• Written task:
Find the line with "display: flex;" in the records below. Copy it and every line after it, up to and including the line with "56px; text-align: center;".
((
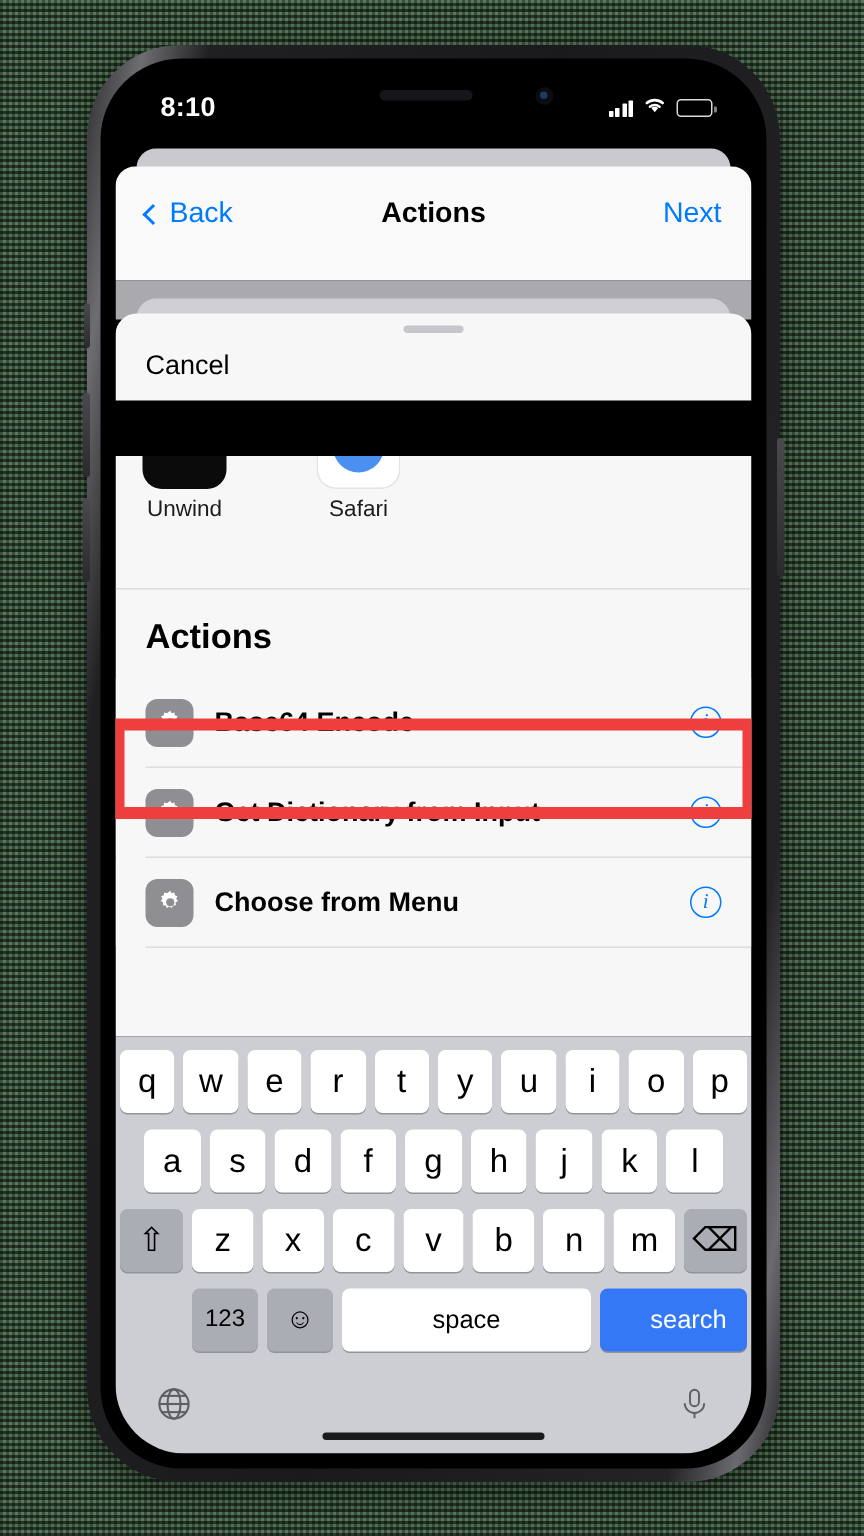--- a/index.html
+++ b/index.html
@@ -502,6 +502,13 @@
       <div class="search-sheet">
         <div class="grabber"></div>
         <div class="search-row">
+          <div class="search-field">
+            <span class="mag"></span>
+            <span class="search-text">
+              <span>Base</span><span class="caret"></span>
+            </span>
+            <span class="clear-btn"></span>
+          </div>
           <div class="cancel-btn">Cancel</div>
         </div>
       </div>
))
((
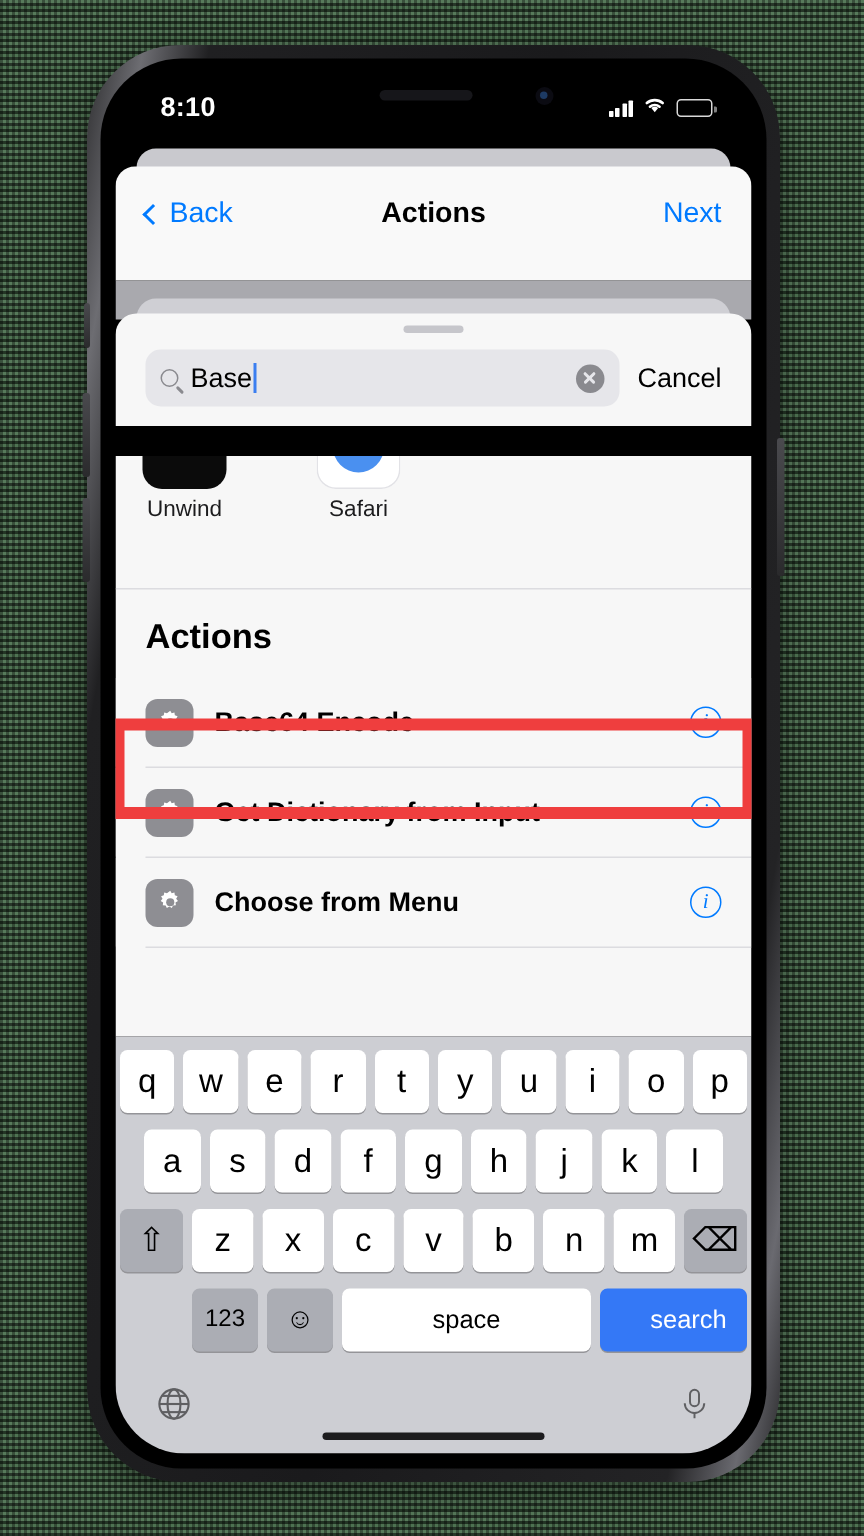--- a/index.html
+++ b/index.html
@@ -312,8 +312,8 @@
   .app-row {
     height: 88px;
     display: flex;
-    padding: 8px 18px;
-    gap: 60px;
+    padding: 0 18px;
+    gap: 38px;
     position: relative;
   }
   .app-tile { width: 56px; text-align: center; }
))
((
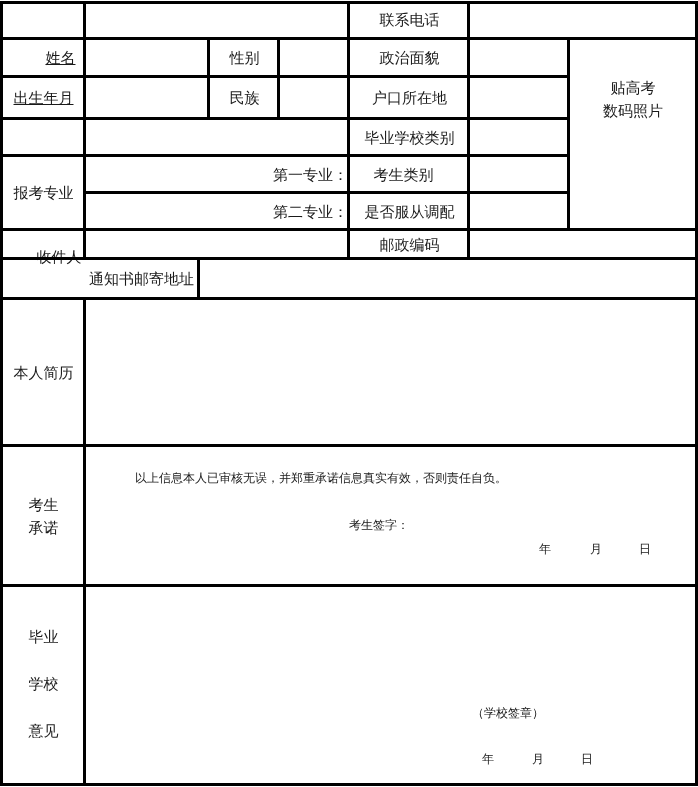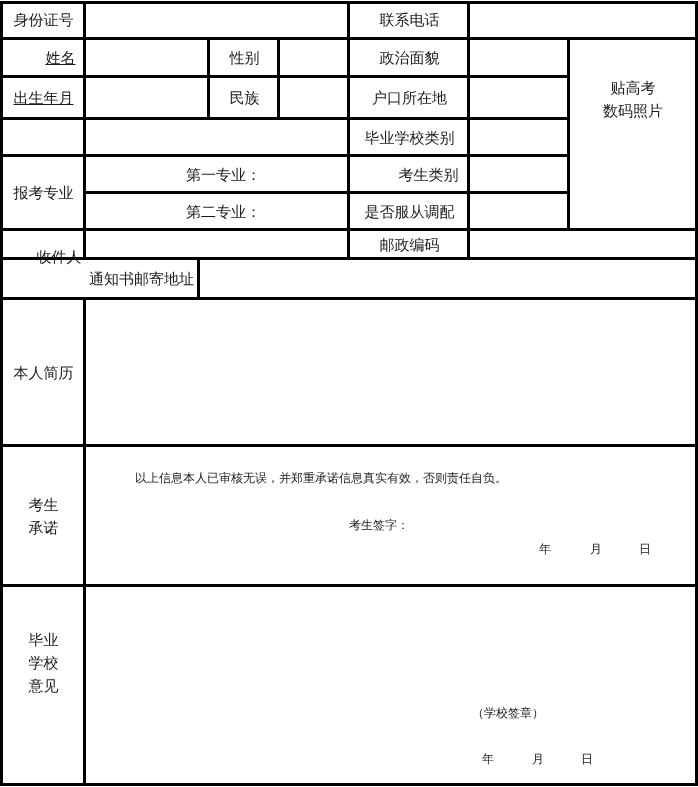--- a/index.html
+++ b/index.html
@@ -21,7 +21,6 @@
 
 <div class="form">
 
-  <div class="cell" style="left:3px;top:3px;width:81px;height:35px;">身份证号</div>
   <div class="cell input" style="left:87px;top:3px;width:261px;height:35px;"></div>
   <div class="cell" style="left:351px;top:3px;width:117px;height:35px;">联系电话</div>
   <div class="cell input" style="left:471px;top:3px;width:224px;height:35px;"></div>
))
• Result of the task:
     display: flex;
-    padding: 8px 18px;
-    gap: 60px;
+    padding: 0 18px;
+    gap: 38px;
     position: relative;
   }
   .app-tile { width: 56px; text-align: center; }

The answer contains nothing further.